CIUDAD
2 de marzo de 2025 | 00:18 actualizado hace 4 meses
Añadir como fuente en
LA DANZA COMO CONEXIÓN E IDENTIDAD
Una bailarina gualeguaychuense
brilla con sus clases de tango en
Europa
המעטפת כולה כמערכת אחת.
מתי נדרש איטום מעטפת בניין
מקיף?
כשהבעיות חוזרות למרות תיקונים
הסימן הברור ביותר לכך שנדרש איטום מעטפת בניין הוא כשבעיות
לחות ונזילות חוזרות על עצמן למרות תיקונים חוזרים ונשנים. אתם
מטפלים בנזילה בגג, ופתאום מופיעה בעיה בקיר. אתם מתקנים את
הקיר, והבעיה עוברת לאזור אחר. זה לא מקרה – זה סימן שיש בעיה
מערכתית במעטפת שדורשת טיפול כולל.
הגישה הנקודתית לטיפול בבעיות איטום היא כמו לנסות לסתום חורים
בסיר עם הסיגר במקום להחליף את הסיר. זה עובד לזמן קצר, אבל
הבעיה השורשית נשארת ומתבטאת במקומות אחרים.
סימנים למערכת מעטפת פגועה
...
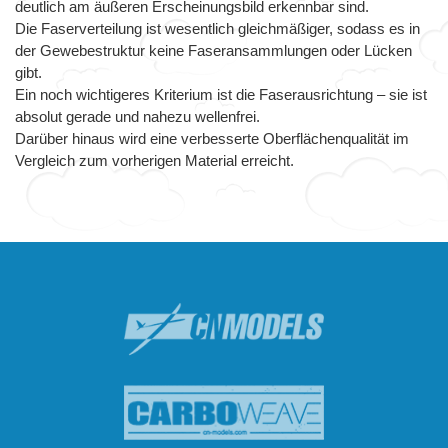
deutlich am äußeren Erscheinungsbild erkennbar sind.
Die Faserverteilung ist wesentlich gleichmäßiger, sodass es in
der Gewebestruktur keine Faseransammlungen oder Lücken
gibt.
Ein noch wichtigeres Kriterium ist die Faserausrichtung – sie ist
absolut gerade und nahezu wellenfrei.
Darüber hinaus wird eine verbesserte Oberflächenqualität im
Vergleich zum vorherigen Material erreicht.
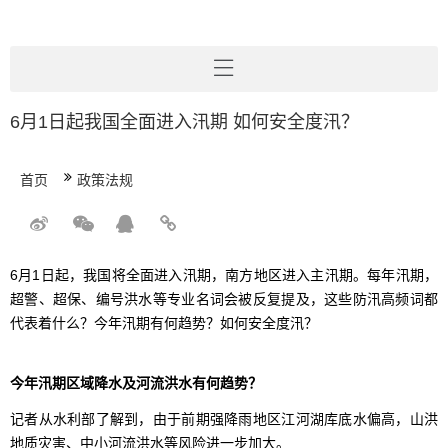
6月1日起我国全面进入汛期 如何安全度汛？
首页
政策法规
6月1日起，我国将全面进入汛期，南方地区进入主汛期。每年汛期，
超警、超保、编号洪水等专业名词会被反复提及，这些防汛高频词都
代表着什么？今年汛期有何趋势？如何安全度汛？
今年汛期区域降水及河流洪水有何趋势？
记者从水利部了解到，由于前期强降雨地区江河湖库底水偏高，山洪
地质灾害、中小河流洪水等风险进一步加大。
* * *
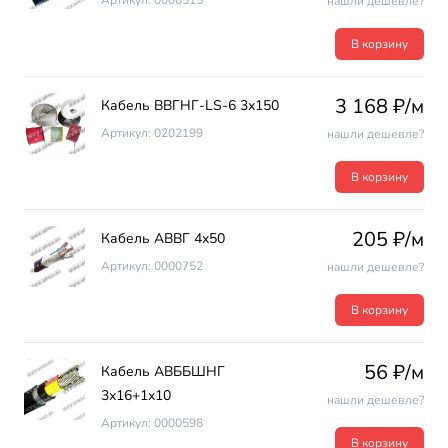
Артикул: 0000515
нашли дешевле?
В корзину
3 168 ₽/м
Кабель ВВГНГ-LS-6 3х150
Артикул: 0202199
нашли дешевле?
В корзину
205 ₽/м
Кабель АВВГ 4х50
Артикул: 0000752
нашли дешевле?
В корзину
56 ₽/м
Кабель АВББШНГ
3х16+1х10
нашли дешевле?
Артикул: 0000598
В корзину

= Exercise details =
Filter the entries down to the lines that hold "איטום". Copy those lines.

= Answer box =
מתי נדרש איטום מעטפת בניין
הסימן הברור ביותר לכך שנדרש איטום מעטפת בניין הוא כשבעיות
הגישה הנקודתית לטיפול בבעיות איטום היא כמו לנסות לסתום חורים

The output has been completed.